SyntaxError: positional argument follows keyword argument fires before Python runs a single line. The parser validates argument order at parse time — positional after keyword is a structural violation, not a runtime type mismatch.

The rule is simple and absolute: positional arguments first, keyword arguments last, no exceptions.

A positional argument is a bare value: “Alice”, 30, True. Python assigns it by position — first value goes to the first parameter, second value goes to the second parameter.

A keyword argument is a named value: name=”Alice”, age=30. Python assigns it by name regardless of position.

The moment Python sees name=”Alice” (a keyword argument), it closes the positional slot. Any bare value after that — “Engineer” — has no position to land in. Python fires SyntaxError immediately.

Three call patterns are valid. One is not.

All positional: create_user(“Alice”, 30, “Engineer”). Clean, compact, matches the function signature order exactly. Breaks silently if you swap values — “Engineer” in the age slot produces no error, just wrong data.

All keyword: create_user(name=”Alice”, age=30, job=”Engineer”). Most explicit, order-independent, self-documenting. Preferred for functions with many parameters or optional defaults.
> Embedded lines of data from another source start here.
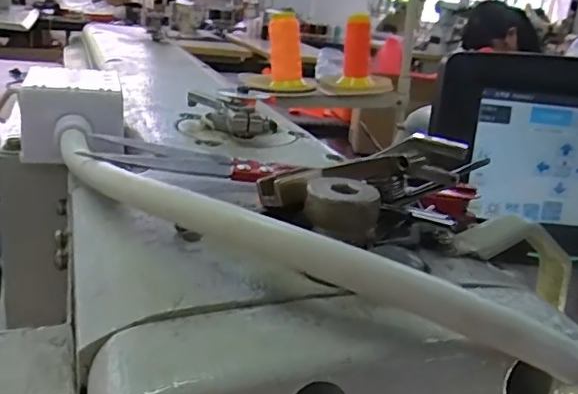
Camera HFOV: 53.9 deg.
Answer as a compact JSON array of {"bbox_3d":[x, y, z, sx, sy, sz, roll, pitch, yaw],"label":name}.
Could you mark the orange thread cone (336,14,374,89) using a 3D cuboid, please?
[{"bbox_3d":[0.118,-0.242,0.949,0.057,0.115,0.059,6,20,-2],"label":"orange thread cone"}]

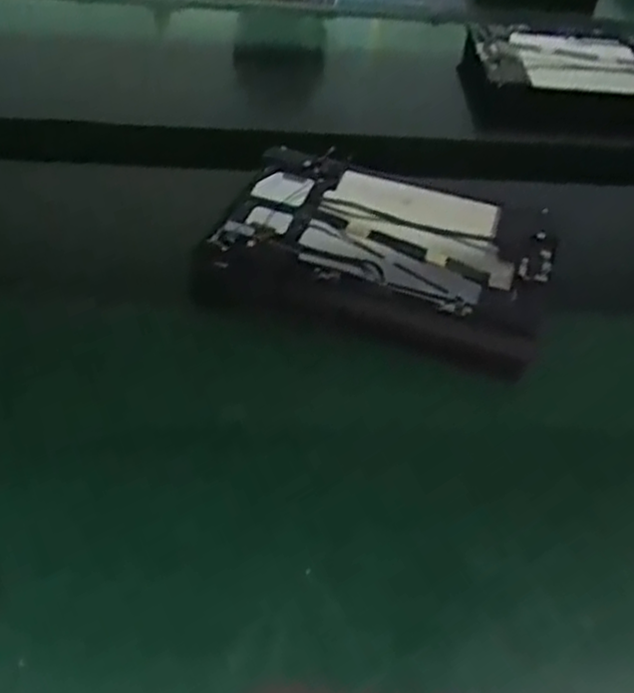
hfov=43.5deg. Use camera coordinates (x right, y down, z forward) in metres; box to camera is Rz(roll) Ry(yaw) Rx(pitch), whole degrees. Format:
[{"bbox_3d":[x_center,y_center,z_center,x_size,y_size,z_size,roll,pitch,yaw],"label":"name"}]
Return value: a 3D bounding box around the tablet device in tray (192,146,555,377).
[{"bbox_3d":[0.054,-0.082,0.626,0.245,0.036,0.210,17,47,10],"label":"tablet device in tray"}]

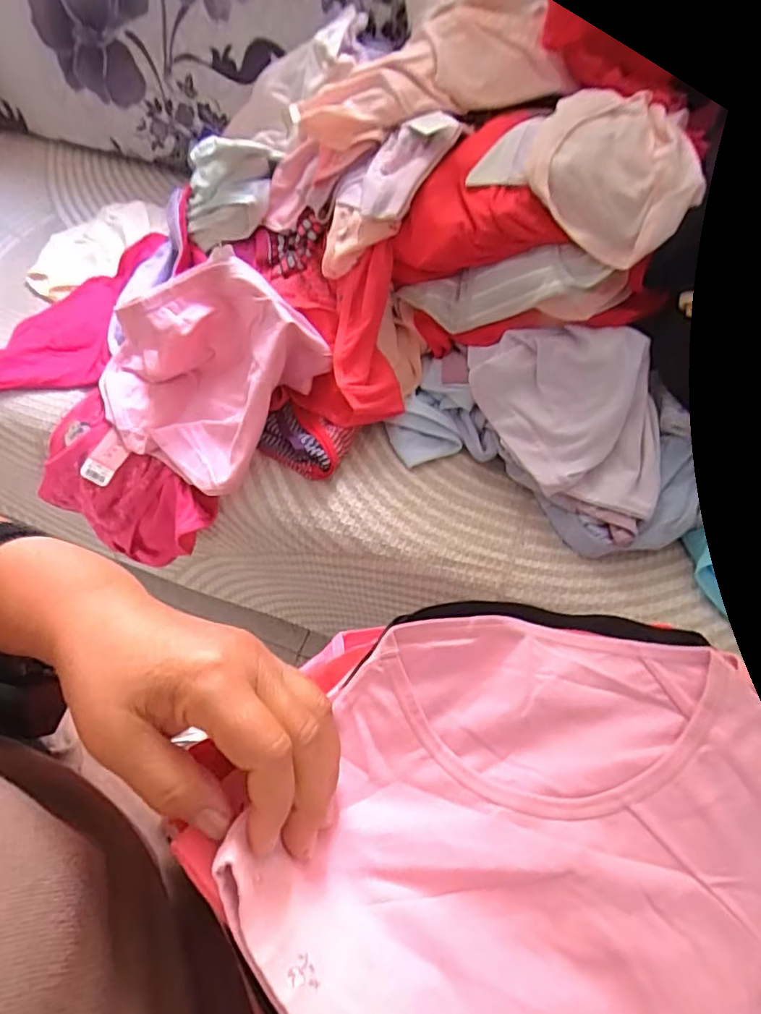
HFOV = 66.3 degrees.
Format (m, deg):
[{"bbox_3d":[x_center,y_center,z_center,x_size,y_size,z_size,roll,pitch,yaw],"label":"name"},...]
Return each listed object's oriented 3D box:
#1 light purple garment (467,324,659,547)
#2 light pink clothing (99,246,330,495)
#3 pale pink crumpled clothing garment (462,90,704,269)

Mixed — positional first, keyword last: create_user(“Alice”, 30, job=”Engineer”). Valid — “Alice” and 30 fill name and age by position, job is named explicitly. Use this when the first few arguments are obvious from context and the later ones benefit from being named.

The pattern worth knowing for library calls: pandas, matplotlib, and scikit-learn functions use keyword arguments extensively. pd.read_csv(“data.csv”, sep=”,”, header=0) — positional filename first, keyword options after. Follow this pattern on every library function call and the SyntaxError never appears.